In estate, oltretutto, quasi ovunque mancano strutture in grado di coprire le ore mancanti, non c’è la scuola e i pochi centri che accettano ragazzi “diversi” sono magari dall’altra parte della città rispetto alla loro abitazione. Inoltre, per i giovani adulti, i Centri Diurni, che dovrebbero aiutare, sono spesso talmente pieni che ci si trova ancora in lista di attesa, con il figlio ultraventenne a casa, frustrato e solo quanto noi genitori.
Mi creda se le dico che la solitudine dei genitori di persone con disabilità relazionale provoca spesso angoscia e depressione e le dico questo non certo per giustificare il gesto del padre, anzi.

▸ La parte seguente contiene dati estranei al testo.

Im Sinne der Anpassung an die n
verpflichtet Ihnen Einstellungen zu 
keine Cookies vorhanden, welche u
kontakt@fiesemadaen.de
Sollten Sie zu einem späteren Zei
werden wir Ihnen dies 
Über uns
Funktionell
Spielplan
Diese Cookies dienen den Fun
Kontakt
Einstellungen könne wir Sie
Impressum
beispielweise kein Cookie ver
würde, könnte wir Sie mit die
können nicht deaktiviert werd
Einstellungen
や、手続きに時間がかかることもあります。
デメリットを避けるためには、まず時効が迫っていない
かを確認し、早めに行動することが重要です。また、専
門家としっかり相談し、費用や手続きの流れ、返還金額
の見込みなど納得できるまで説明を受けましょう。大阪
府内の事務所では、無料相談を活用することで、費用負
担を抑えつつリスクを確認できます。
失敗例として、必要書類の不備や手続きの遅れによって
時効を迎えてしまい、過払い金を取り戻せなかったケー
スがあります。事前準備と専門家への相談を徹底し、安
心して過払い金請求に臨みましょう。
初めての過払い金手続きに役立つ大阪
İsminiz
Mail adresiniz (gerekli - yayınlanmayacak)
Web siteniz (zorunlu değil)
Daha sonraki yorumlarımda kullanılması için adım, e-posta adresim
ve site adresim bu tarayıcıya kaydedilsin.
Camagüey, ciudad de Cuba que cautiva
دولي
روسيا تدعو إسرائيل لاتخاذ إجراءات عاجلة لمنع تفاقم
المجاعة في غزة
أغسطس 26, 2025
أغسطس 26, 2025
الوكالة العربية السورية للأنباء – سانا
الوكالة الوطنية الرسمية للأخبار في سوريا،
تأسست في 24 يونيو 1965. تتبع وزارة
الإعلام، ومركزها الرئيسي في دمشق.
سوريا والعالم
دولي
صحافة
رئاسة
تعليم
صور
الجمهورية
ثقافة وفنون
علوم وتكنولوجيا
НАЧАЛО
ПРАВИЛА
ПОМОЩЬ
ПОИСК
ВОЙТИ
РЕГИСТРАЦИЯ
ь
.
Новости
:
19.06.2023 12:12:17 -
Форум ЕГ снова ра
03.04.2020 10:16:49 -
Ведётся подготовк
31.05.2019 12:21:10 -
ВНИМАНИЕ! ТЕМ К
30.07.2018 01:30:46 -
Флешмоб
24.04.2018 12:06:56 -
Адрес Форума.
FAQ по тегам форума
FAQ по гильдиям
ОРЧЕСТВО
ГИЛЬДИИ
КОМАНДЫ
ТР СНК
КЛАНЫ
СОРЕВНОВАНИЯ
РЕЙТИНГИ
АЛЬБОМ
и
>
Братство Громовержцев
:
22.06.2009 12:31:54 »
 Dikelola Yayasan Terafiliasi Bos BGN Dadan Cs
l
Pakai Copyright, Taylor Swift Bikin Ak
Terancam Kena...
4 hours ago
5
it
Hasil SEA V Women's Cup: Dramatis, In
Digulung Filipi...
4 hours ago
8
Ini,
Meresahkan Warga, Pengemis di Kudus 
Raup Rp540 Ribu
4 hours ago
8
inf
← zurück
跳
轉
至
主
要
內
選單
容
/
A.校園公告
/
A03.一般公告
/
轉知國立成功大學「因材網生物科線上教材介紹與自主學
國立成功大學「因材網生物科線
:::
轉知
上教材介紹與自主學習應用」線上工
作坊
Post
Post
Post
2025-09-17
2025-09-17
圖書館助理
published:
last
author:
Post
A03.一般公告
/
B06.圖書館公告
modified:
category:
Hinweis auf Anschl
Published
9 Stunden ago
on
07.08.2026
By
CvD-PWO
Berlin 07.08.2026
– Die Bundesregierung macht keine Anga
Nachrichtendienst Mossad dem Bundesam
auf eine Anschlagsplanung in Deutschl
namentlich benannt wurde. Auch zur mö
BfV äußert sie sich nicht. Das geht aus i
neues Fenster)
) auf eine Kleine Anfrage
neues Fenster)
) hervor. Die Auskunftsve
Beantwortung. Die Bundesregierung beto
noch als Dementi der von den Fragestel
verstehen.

Io però credo fermamente che per quell’omicidio dovrebbero essere fermati, per concorso di colpa, anche i vicini di casa, quelli che lo sentivano gridare, ma non pensavano all’incolumità della famiglia di fronte a un evidente squilibrio dell’uomo. Ma qui entriamo in un altro campo, e credo che lei lo conosca meglio di me, quello cioè riguardante la carenza di aiuti per la fase prodromica delle psicosi gravi, l’assenza di punti di riferimento diversi dal TSO [Trattamento Sanitario Obbligatorio, N.d.R.], spesso male accettato dalla famiglia.
Io conosco madri che hanno dovuto far fare il TSO ai loro figli: è stato necessario, ma doloroso e frustrante e inoltre è un annullamento della volontà del paziente; dovrebbe quindi essere possibile mandare psicologi e assistenti prima di arrivare a tale punto.

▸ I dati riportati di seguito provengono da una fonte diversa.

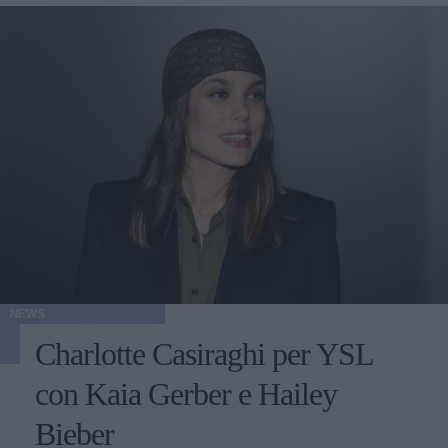
NEWS
Charlotte Casiraghi per YSL
con Kaia Gerber e Hailey
Bieber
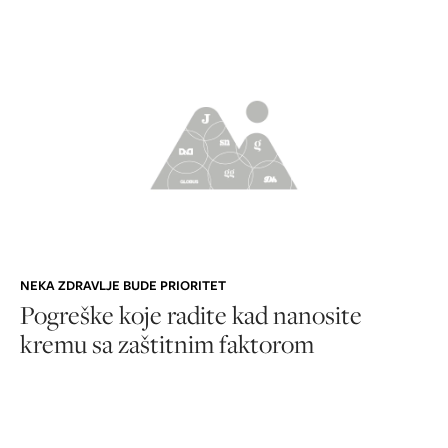
NEKA ZDRAVLJE BUDE PRIORITET
Pogreške koje radite kad nanosite
kremu sa zaštitnim faktorom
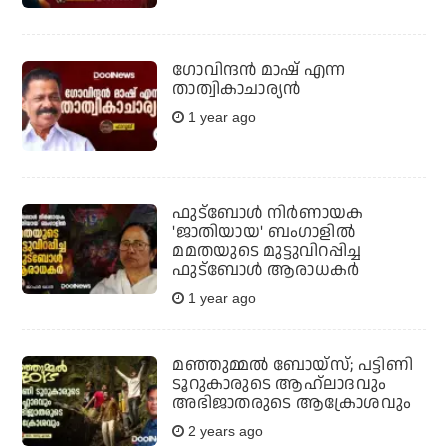
ഗോവിന്ദന്‍ മാഷ് എന്ന
താത്വികാചാര്യന്‍
1 year ago
ഫുട്‌ബോള്‍ നിര്‍ണായക
'ജാതിയായ' ബംഗാളില്‍
മമതയുടെ മുട്ടുവിറപ്പിച്ച
ഫുട്‌ബോള്‍ ആരാധകര്‍
1 year ago
മഞ്ഞുമ്മല്‍ ബോയ്‌സ്; പട്ടിണി
ടൂറുകാരുടെ ആഹ്ലാദവും
അഭിജാതരുടെ ആക്രോശവും
2 years ago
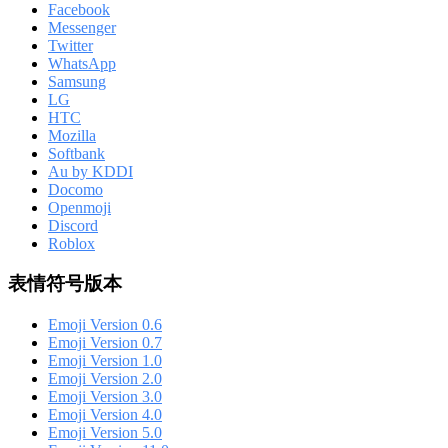
Facebook
Messenger
Twitter
WhatsApp
Samsung
LG
HTC
Mozilla
Softbank
Au by KDDI
Docomo
Openmoji
Discord
Roblox
表情符号版本
Emoji Version 0.6
Emoji Version 0.7
Emoji Version 1.0
Emoji Version 2.0
Emoji Version 3.0
Emoji Version 4.0
Emoji Version 5.0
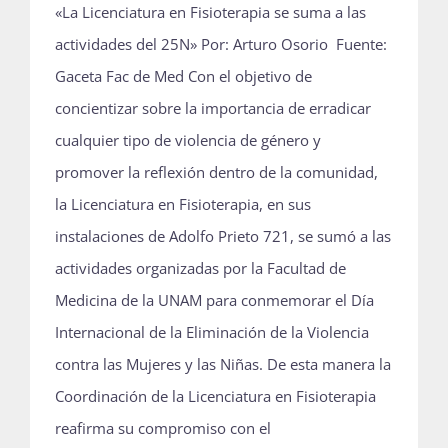
«La Licenciatura en Fisioterapia se suma a las
actividades del 25N» Por: Arturo Osorio Fuente:
Gaceta Fac de Med Con el objetivo de
concientizar sobre la importancia de erradicar
cualquier tipo de violencia de género y
promover la reflexión dentro de la comunidad,
la Licenciatura en Fisioterapia, en sus
instalaciones de Adolfo Prieto 721, se sumó a las
actividades organizadas por la Facultad de
Medicina de la UNAM para conmemorar el Día
Internacional de la Eliminación de la Violencia
contra las Mujeres y las Niñas. De esta manera la
Coordinación de la Licenciatura en Fisioterapia
reafirma su compromiso con el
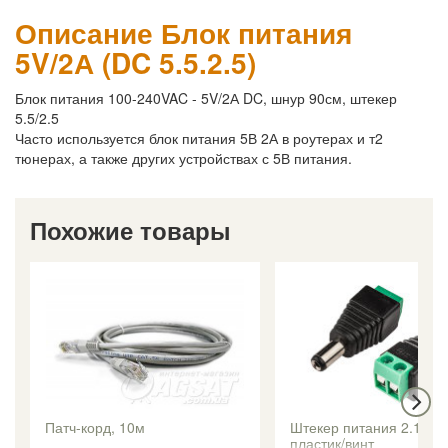
Описание Блок питания
5V/2А (DC 5.5.2.5)
Блок питания 100-240VAC - 5V/2А DC, шнур 90см, штекер
5.5/2.5
Часто используется блок питания 5В 2А в роутерах и т2
тюнерах, а также других устройствах с 5В питания.
Похожие товары
Патч-корд, 10м
Штекер питания 2.1/5.5
пластик/винт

Nel caso specifico, mi chiedo se ci fosse stato un centro cui la moglie avrebbe potuto rivolgersi, sicura di un rapido intervento, con personale preparato che fosse andato a casa a parlare con quest’uomo e se in tal caso le cose sarebbero andate ugualmente così.
Lei ha ragione a giudicare quell’uomo come un malato, e il tentativo di tirare in ballo la “non sopportabilità del figlio disabile” come uno squallore, ma forse ci sarebbero dovuti essere più strumenti per permettergli di curarsi, prima di arrivare a un simile orrore, un orrore che ha distrutto vite di valore, che meritavano un altro destino.
Ma ci pensi: se noi genitori di disabili non possiamo permetterci di ammalarci o di impazzire, è perché non c’è nessuna società che prenda il nostro posto nella cura dei nostri figli. Un ragazzo come mio figlio, o come la vittima della tragedia avvenuta in provincia di Potenza, non avrebbero altre alternative che finire in un istituto, dove, privi di punti di riferimento e di cure specifiche, sarebbero destinati a peggiorare e a vedere la loro vita ridotta a una mera sopravvivenza. E questo è incivile e ingiusto.
Ci aiuti, lei che ha un potere mediatico, a combattere per le case famiglia, per istituti formati da personale qualificato e di piccole dimensioni, dove una persona con disabilità possa costruire la sua vita, sfruttando al meglio le sue potenzialità. Per creare una società in cui un disabile psichico possa avere un riferimento appena avverte i suoi primi problemi, e dove le stimmate della malattia mentale vengano superate dall’attenzione al malato e al suo recupero.
Se questo bastasse anche solo a evitare una di queste tragedie, ne varrebbe la pena, non crede?